* **YOUR GOAL**
Swap "Birthdate" for "Date of Birth" in the lines from the one with "Sign Up for" to the one with "What is the other stitch ?", and reproduce only those lines with nothing else altered.

* **DATA LISTING**
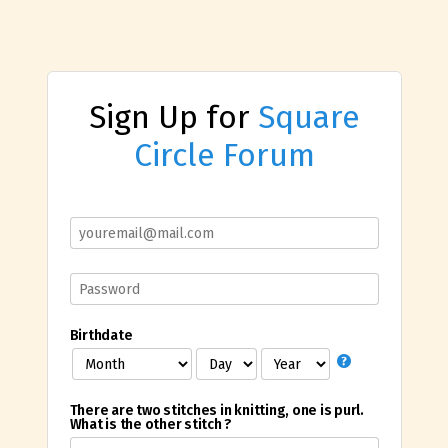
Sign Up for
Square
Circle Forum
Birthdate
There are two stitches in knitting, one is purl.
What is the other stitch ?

--

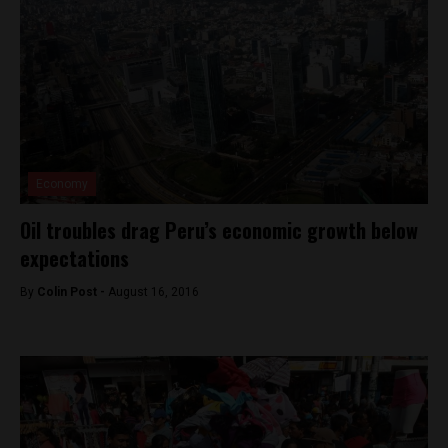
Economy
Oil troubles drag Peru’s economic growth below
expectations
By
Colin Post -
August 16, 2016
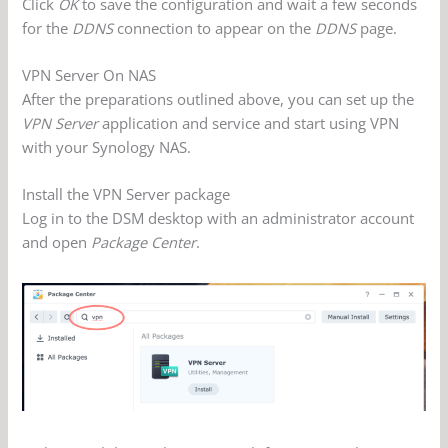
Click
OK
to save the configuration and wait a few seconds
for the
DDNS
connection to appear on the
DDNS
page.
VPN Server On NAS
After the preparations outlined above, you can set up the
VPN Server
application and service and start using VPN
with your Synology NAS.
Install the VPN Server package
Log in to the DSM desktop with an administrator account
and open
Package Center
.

* **FINISHED TASK**
Sign Up for
Square
Circle Forum
Date of Birth
There are two stitches in knitting, one is purl.
What is the other stitch ?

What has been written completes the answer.